Dan Gaines of LATimes.com, again, was one of the three panelists. LAT is part of Tribune Co., which employs one of the more prominent SEO experts working in journalism, Brent D. Payne. LAT customizes each Web story’s page title, which is the title that appears on the bar at the top of the browser window, and that title is different from the main headline appearing in the content area above the story. (For those of you who know HTML, we’re talking about the <title> tag and the <h1> tag.) LAT adds literal search-term keywords at the beginning of the title, in a way that they might not appear in the headline. An example Dan showed was this story live now:
- Headline: U.S. warships launch airstrikes on Libya
- Title: Libya attack: U.S. attacks targets in Libya – latimes.com
Tribune’s theory is that the title is much more important to Google than the headline — and that front-loading the keywords is advantageous. So assuming “Libya attack” is a good SEO keyword, that gets prepended to a workable headline for the story — and the site name is appended, which I presume happens automatically — and we’ve got super-optimized display type. I’d argue (and Dan did, too) that the title here is unnecessarily repetitive; it could have been something like “Libya attack: U.S. warships launch airstrikes.” But you see how it works. We can’t specify a separate title in the Missourian’s CMS, but it’s a feature we could easily implement.

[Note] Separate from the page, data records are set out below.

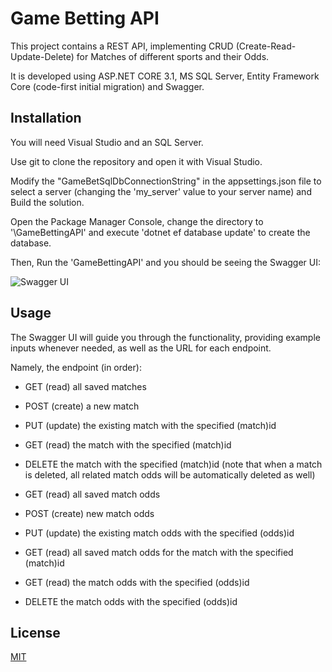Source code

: ﻿# Game Betting API

This project contains a REST API, implementing CRUD (Create-Read-Update-Delete) for Matches of different sports and their Odds.

It is developed using ASP.NET CORE 3.1, MS SQL Server, Entity Framework Core (code-first initial migration) and Swagger.


## Installation

You will need Visual Studio and an SQL Server.

Use git to clone the repository and open it with Visual Studio.

Modify the "GameBetSqlDbConnectionString" in the appsettings.json file to select a server (changing the 'my_server' value to your server name) and Build the solution.

Open the Package Manager Console, change the directory to '\GameBettingAPI' and execute 'dotnet ef database update' to create the database.

Then, Run the 'GameBettingAPI' and you should be seeing the Swagger UI:

![Swagger UI](.SwaggerUI.PNG)


## Usage

The Swagger UI will guide you through the functionality, providing example inputs whenever needed, as well as the URL for each endpoint.

Namely, the endpoint (in order):

* GET (read) all saved matches

* POST (create) a new match

* PUT (update) the existing match with the specified (match)id

* GET (read) the match with the specified (match)id

* DELETE the match with the specified (match)id (note that when a match is deleted, all related match odds will be automatically deleted as well)

* GET (read) all saved match odds

* POST (create) new match odds

* PUT (update) the existing match odds with the specified (odds)id

* GET (read) all saved match odds for the match with the specified (match)id

* GET (read) the match odds with the specified (odds)id

* DELETE the match odds with the specified (odds)id


## License

[MIT](https://choosealicense.com/licenses/mit/)

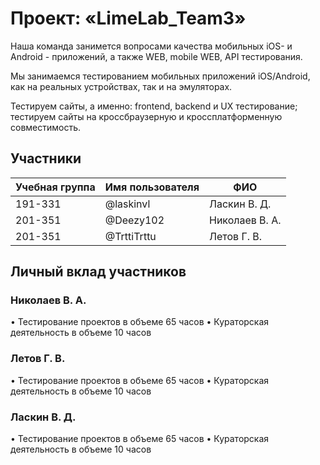 # Проект: «LimeLab_Team3»
Наша команда занимется вопросами качества мобильных iOS- и Android - приложений, а также WEB, mobile WEB, API тестирования. 

Мы занимаемся тестированием мобильных приложений iOS/Android, как на реальных устройствах, так и на эмуляторах.

Тестируем сайты, а именно: frontend, backend и UX тестирование; тестируем сайты на кроссбраузерную и кроссплатформенную совместимость.


## Участники

| Учебная группа | Имя пользователя | ФИО                      |
|----------------|------------------|--------------------------|
| 191-331        | @laskinvl        | Ласкин В. Д.             |
| 201-351        | @Deezy102        | Николаев В. А.           |
| 201-351        | @TrttiTrttu      | Летов Г. В.              |


## Личный вклад участников

### Николаев В. А.
•	Тестирование проектов в объеме 65 часов
•	Кураторская деятельность в объеме 10 часов
### Летов Г. В.
•	Тестирование проектов в объеме 65 часов
•	Кураторская деятельность в объеме 10 часов
### Ласкин В. Д.
•	Тестирование проектов в объеме 65 часов
•	Кураторская деятельность в объеме 10 часов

Another bit of information that I found useful came from Doris Truong, who’s an editor at The Washington Post and a Mizzou alum. She reminded me about Google Trends, which is an easy way to see what keywords are important right now for searchers using Google. I usually recommend that our copy editors dip into our own Google Analytics account to see what keywords are important to the Missourian, but that information is only good for stories that have been in the news for several hours at least. Google Trends is telling us what is hot at this minute, and it can show you national trending as well as regional trending. It also allows you to compare different terms. A cool tool.